U.S. Chamber Challenges FCC’s Actions over Telephone Consumer Protection Act

Wednesday, September 2, 2015 - 4:45pm

WASHINGTON, D.C. — The U.S. Chamber of Commerce filed a petition for review today in the U.S. Court of Appeals for the D.C. Circuit challenging several aspects of a declaratory ruling and order recently issued by the Federal Communications Commission (FCC) that will accelerate abusive class action lawsuits against businesses under the Telephone Consumer Protection Act (TCPA). The U.S. Chamber is represented by the U.S. Chamber Litigation Center and the law firm of Gibson Dunn & Crutcher, LLP.

“Although we support the rights of consumers as it relates to telephone communications, the FCC overstepped its authority by creating new restrictions on legitimate, good faith communications from businesses to their customers who previously gave their permission to be contacted,” said Harold Kim, executive vice president of the U.S. Chamber Institute for Legal Reform (ILR). “These arbitrary new limits will fuel abusive class action lawsuits against businesses.”

In its declaratory ruling and order the FCC, in a divided vote, vastly expanded the scope of the TCPA in several ways. 

  • First, as explained in the Chamber’s petition for review, the FCC adopted a broad definition of the types of equipment covered by the TCPA, going so far as to suggest that even mass-market smartphones could be covered “auto-dialers.” The breadth of this ruling is highlighted by the fact that the FCC had to rely on the antiquated rotary phone as an example of equipment not covered by the law.  
  • Second, the FCC concluded that the TCPA applies to any call made to a current subscriber or user of a reassigned wireless number, rather than the intended recipient.
  • Third, the FCC arbitrarily allowed just one call before imposing strict liability under the TCPA for calls that, without the caller’s knowledge, have been placed to a reassigned number—despite the fact that there is no practical way to verify the continued accuracy of numbers before a call is placed. 
  • Fourth, the FCC significantly limited the TCPA’s consent defense, which is an essential statutory tool for warding off liability under the TCPA. 

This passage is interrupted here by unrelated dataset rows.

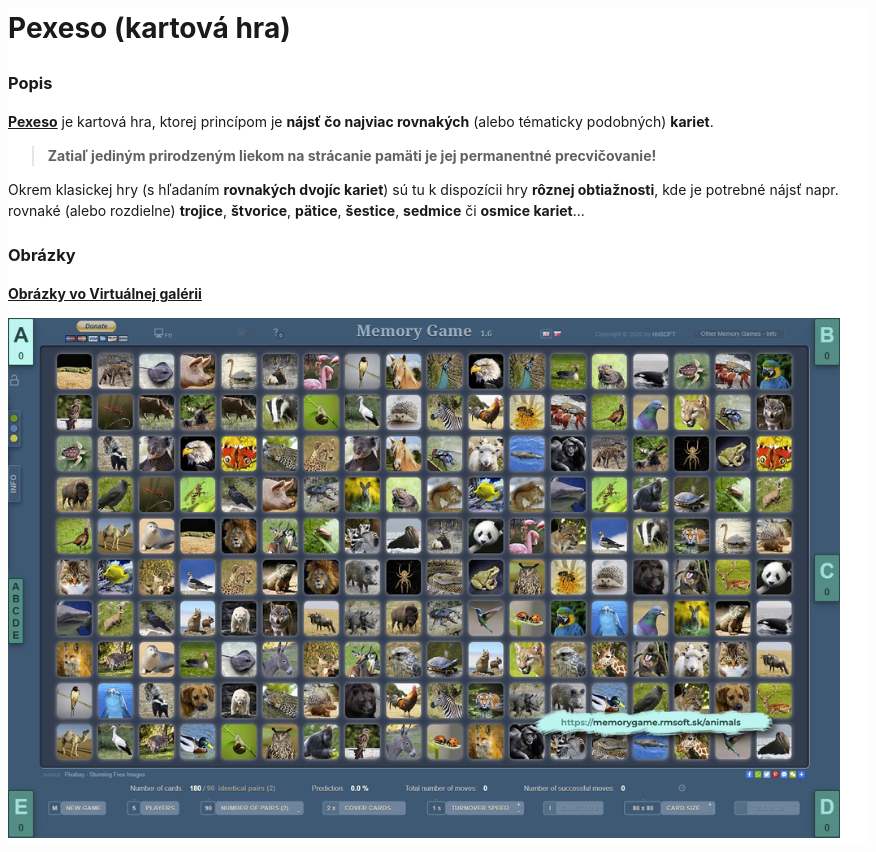 Pexeso (kartová hra)
====================

### Popis

**[Pexeso][1]** je kartová hra, ktorej princípom je **nájsť čo najviac rovnakých** (alebo tématicky podobných) **kariet**.

> **Zatiaľ jediným prirodzeným liekom
    na strácanie pamäti je jej
    permanentné precvičovanie!**

Okrem klasickej hry (s hľadaním **rovnakých dvojíc kariet**) sú tu k dispozícii hry **rôznej obtiažnosti**, kde je potrebné nájsť napr. rovnaké (alebo rozdielne) **trojice**, 
**štvorice**, **pätice**, **šestice**, **sedmice** či **osmice kariet**...

### Obrázky

**[Obrázky vo Virtuálnej galérii][5]**

<img src="https://raw.githubusercontent.com/mesaros/memory-game-pexeso/master/screenshots/memory-game-pexeso-01.jpg" width="832px" alt="https://pexeso.rmsoft.sk/animals" title="https://pexeso.rmsoft.sk/animals" />


[1]: https://www.rmsoft.sk/sk/portfolio/programatorske-prace/aplikacie/pexeso-kartova-hra-online
[2]: https://www.rmsoft.sk/sk
[3]: https://www.paypal.com/cgi-bin/webscr?cmd=_s-xclick&hosted_button_id=BB4D8Y28YZDH6 "Vďaka za podporu"
[4]: https://www.rmsoft.sk/sk/portfolio/programatorske-prace/aplikacie/pexeso-kartova-hra-online#pxs_top
[5]: https://www.rmsoft.sk/virtual-gallery/start/index.php?key-vg=krmp&img-last=36&f-way=/mesaros/memory-game-pexeso/master/vg/&f-mask=memory-game-pexeso-f&f-mask-ext=jpg&f-frame=2&i-mask=memory-game-pexeso-i&t-file=memory-game-pexeso.js&logo-subtitle-sk=/m08/Pexeso%20-%20kartová%20hra/m05/<i>(online)</i>&photoindex=1&design=52&logo=1&startscreen=1011101&langua=sk
[6]: https://pexeso.rmsoft.sk/pexeso-index
[7]: https://memorygame-history.rmsoft.sk/sk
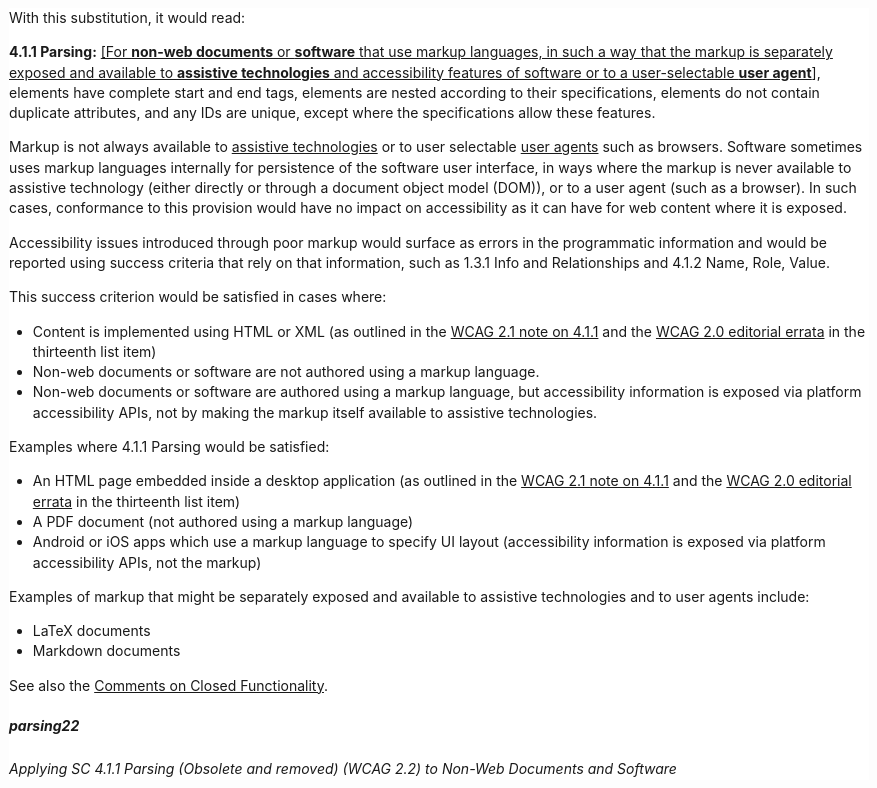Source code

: With this substitution, it would read:

<strong>4.1.1 Parsing:</strong> <INS>[For **[non-web documents](#document)** or **[software](#software)** that use markup languages, in such a way that the markup is separately exposed and available to **[assistive technologies](#dfn-assistive-technologies)** and accessibility features of software or to a user-selectable **[user agent](#user-agent)**]</INS>, elements have complete start and end tags, elements are nested according to their specifications, elements do not contain duplicate attributes, and any IDs are unique, except where the specifications allow these features.
<div class="note wcag2ict">

Markup is not always available to [assistive technologies](#dfn-assistive-technologies) or to user selectable [user agents](#user-agent) such as browsers. Software sometimes uses markup languages internally for persistence of the software user interface, in ways where the markup is never available to assistive technology (either directly or through a document object model (DOM)), or to a user agent (such as a browser). In such cases, conformance to this provision would have no impact on accessibility as it can have for web content where it is exposed.

Accessibility issues introduced through poor markup would surface as errors in the programmatic information and would be reported using success criteria that rely on that information, such as 1.3.1 Info and Relationships and 4.1.2 Name, Role, Value.</div>
<div class="note wcag2ict">
    
This success criterion would be satisfied in cases where:

* Content is implemented using HTML or XML (as outlined in the [WCAG 2.1 note on 4.1.1](https://www.w3.org/TR/WCAG21/#h-note-27) and the [WCAG 2.0 editorial errata](https://www.w3.org/WAI/WCAG20/errata/#editorial) in the thirteenth list item)
* Non-web documents or software are not authored using a markup language.
* Non-web documents or software are authored using a markup language, but accessibility information is exposed via platform accessibility APIs, not by making the markup itself available to assistive technologies.
</div>
<div class="example wcag2ict">

Examples where 4.1.1 Parsing would be satisfied:

* An HTML page embedded inside a desktop application (as outlined in the [WCAG 2.1 note on 4.1.1](https://www.w3.org/TR/WCAG21/#h-note-27) and the [WCAG 2.0 editorial errata](https://www.w3.org/WAI/WCAG20/errata/#editorial) in the thirteenth list item)
* A PDF document (not authored using a markup language)
* Android or iOS apps which use a markup language to specify UI layout (accessibility information is exposed via platform accessibility APIs, not the markup)

Examples of markup that might be separately exposed and available to assistive technologies and to user agents include:

* LaTeX documents
* Markdown documents</div>
<div class="note wcag2ict software">
    
See also the [Comments on Closed Functionality](#comments-on-closed-functionality).</div>

##### parsing22

###### Applying SC 4.1.1 Parsing (Obsolete and removed) (WCAG 2.2) to Non-Web Documents and Software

Because the TCPA is increasingly the basis for meritless class actions that seek crippling damages of up to $1,500 per call against businesses, of all sizes and types, the FCC’s actions are particularly harmful for the Chamber’s members.

A copy of the U.S. Chamber’s petition for review is available here.

ILR seeks to promote civil justice reform through legislative, political, judicial, and educational activities at the national, state, and local levels.

The U.S. Chamber of Commerce is the world’s largest business federation representing the interests of more than 3 million businesses of all sizes, sectors, and regions, as well as state and local chambers and industry associations.